WORK REQUIRED:
Whenever the word "your" turns up in a line of the data below, copy that line.

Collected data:
◆ ◆ ◆ ◆

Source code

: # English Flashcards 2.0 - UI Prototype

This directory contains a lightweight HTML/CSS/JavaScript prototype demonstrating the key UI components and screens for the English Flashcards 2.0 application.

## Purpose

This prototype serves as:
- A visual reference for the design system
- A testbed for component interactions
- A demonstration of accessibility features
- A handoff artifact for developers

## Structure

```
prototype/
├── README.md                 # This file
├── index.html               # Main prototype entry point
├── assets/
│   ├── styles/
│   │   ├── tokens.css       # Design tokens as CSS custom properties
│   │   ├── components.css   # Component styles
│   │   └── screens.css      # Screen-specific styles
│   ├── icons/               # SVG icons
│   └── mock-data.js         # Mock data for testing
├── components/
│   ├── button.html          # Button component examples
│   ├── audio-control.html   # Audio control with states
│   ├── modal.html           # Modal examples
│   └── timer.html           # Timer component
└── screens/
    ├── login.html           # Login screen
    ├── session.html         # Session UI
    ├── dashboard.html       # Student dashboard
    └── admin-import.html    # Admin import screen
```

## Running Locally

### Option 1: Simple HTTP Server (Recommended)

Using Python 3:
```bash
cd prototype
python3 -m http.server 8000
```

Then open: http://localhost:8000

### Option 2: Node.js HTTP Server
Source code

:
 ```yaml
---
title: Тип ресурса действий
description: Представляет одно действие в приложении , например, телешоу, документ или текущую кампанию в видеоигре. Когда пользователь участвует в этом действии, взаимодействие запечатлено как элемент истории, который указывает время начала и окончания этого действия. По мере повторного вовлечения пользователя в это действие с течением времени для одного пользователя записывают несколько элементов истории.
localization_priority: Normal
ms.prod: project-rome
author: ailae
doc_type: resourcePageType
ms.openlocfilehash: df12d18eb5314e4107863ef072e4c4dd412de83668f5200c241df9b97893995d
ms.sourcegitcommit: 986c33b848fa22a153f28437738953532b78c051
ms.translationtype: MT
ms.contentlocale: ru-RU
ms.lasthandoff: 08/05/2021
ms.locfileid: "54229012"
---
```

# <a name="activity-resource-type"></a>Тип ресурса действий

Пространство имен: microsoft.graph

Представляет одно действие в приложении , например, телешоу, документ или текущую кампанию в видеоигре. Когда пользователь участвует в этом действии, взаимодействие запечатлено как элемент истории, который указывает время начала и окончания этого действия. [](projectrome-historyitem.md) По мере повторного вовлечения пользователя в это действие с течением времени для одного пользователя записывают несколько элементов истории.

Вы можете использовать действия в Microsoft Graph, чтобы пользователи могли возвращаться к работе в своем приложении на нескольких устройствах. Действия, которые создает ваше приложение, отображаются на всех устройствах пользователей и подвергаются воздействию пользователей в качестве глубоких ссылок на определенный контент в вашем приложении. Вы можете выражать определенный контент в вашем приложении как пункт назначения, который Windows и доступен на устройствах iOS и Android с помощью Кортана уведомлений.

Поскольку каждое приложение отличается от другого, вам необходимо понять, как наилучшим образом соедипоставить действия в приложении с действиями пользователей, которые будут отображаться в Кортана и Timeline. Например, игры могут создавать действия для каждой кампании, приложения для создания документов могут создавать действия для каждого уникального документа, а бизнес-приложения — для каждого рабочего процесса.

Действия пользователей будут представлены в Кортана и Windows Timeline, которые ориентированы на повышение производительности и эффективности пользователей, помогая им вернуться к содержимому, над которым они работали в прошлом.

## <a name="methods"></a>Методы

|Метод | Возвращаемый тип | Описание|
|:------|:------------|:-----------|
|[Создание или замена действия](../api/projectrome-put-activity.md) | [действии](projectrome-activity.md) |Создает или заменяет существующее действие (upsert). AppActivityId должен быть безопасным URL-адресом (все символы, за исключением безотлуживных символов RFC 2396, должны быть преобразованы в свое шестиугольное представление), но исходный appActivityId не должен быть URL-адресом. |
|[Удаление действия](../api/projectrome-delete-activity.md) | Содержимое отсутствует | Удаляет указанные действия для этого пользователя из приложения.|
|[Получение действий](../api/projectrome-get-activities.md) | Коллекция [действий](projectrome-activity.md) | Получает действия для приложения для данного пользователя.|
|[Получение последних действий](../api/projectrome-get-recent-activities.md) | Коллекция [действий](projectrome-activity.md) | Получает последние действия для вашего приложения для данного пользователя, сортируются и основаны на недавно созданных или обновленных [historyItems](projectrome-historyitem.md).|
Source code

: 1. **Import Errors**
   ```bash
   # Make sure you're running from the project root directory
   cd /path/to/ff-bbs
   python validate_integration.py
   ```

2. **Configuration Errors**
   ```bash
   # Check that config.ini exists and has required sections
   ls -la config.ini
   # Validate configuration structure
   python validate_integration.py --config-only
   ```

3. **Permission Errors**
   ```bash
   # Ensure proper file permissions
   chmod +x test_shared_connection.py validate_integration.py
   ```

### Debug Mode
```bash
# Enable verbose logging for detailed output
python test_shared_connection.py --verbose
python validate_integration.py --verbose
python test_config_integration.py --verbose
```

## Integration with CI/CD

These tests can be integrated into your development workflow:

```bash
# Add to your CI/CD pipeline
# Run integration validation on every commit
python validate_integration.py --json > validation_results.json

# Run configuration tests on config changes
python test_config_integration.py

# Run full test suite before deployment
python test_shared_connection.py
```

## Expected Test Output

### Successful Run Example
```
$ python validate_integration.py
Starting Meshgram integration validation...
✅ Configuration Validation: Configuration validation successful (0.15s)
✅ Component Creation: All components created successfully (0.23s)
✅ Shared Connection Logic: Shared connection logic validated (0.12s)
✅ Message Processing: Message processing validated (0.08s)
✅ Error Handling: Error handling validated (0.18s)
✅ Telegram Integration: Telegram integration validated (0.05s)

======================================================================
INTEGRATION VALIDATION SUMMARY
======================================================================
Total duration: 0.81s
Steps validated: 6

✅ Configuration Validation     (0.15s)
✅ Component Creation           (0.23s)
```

◆ ◆ ◆ ◆

EXERCISE RESULT:
These tests can be integrated into your development workflow:
# Add to your CI/CD pipeline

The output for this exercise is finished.